Amendement n° None — ARTICLE 2
Dispositif
Supprimer les alinéas 87 à 91.
Exposé sommaire
Par cet amendement de repli, les députés du groupe LFI proposent de supprimer l’affectation aux communes du produit des amendes mentionnées au présent article.
Les tares des AFD et autres amendes forfaitaires sont nombreuses et documentées : risque d’arbitraire et de discriminations policières, faiblesse du droit au recours, absence de contradictoire, de droit à la défense, de présomption d’innocence et d’individualisation des peines, etc.
L’affectation aux communes du produit de ces amendes aggraverait encore un peu plus les risques pour les libertés publiques. En effet, avec une telle mesure, le présent projet de loi va exposer les polices municipales à une « logique de rendement » voulue par des maires qui encourageraient les policiers municipaux à multiplier les AFD au détriment de leur mission de tranquillité publique.
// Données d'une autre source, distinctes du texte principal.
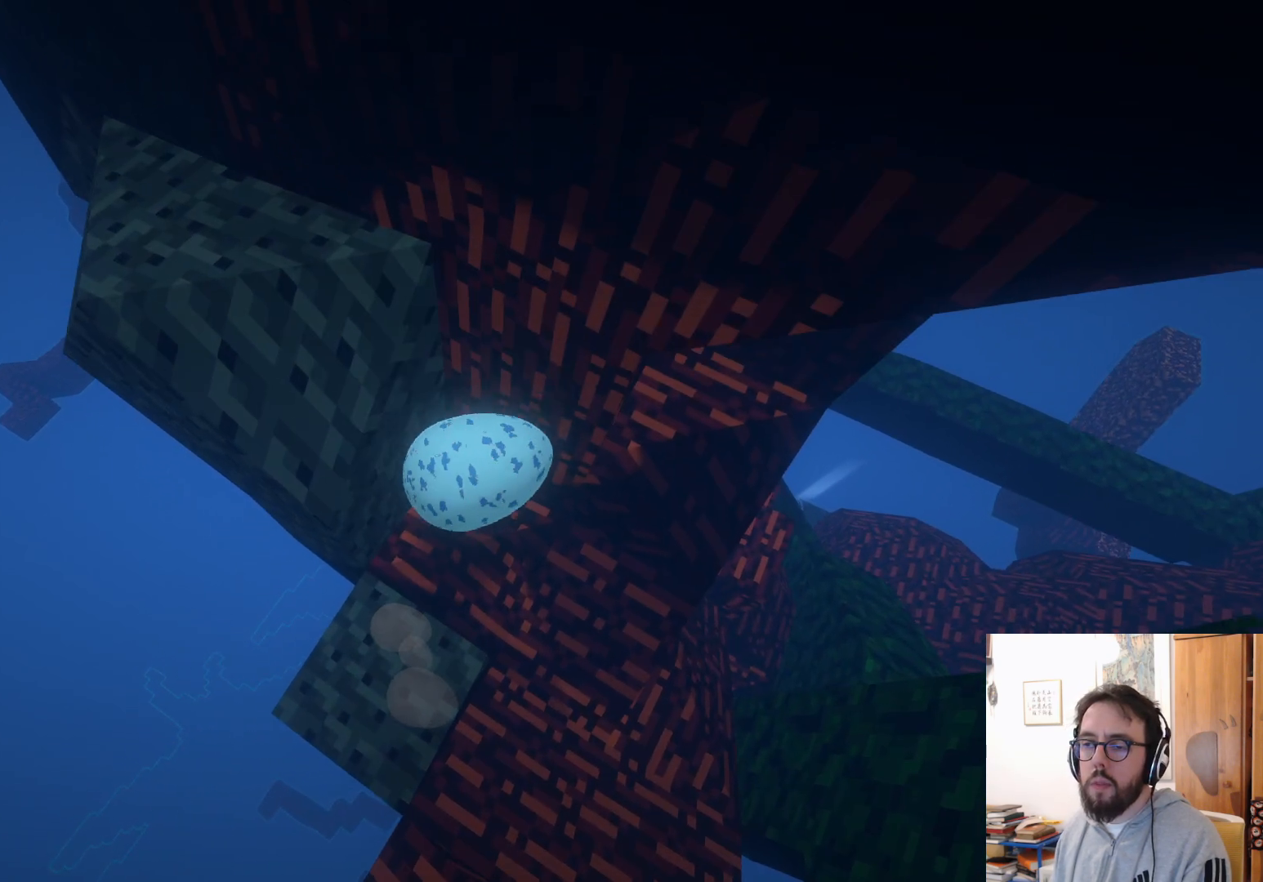
{"buttons": [], "left_stick": "up-right", "right_stick": "center", "events": [[233, "B", "down"], [317, "left_stick", "down-right"], [333, "B", "up"], [450, "left_stick", "up-right"]]}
Ce faisant, il est à craindre que le maire n’ait en réalité beaucoup plus d’influence que le procureur sur l’orientation des activités de police judiciaire dans sa commune, en opposition totale avec les principes censés guider l’action judiciaire.
Comme le note la Cour des Comptes, le taux d’irrégularité des AFD est déjà de 8,6 % en 2024. Les témoignages sur les pratiques illégitimes et illégales de multiverbalisation sont légion et remontent de partout sur le territoire. Les sociologues Magda Boutros et Aline Daillère ont enquêté sur ce phénomène dans le 12e arrondissement de Paris et font état d’exemples similaires à Argenteuil et à Vienne, dans l’Isère. Médiapart a documenté le même phénomène dans le 10e arrondissement de Paris. La Défenseure des droits, elle, affirme être alertée sur la multi-verbalisation à chacun de ses déplacements sur le terrain « que ce soit dans le nord de Paris, à Trappes ou à Marseille ». À Rillieux-la-Pape, dans la banlieue lyonnaise, des dizaines de témoignages font état d’un harcèlement policier à coups d’amendes forfaitaires répétées. Des récits évoquent des situations similaires à Décines, Meyzieu, Vénissieux, Irigny… À Suresnes et à Arles, des procès retentissants ont abouti à la condamnation de policiers qui distribuaient des amendes imaginaires. Le phénomène est national !
Avec l’élargissement des possibilités de verbalisation pour les policiers municipaux et l’affectation du produit des amendes aux budgets communaux, des maires peu scrupuleux pourraient demain compter sur la multiplication des amendes pour renflouer les caisses municipales. Le risque est donc grand que la multiverbalisation se généralise encore un peu plus avec son lot de conséquences dramatiques pour une partie de la jeunesse : exclusion sociale, surendettement, tensions exacerbées dans les relations avec la police.
En République, la loi est la même pour toutes et tous. Elle ne peut dépendre de l’action arbitraire du maire. Le produit des amendes doit donc rester aux mains de l’État afin de prévenir toute dérive liberticide au niveau local.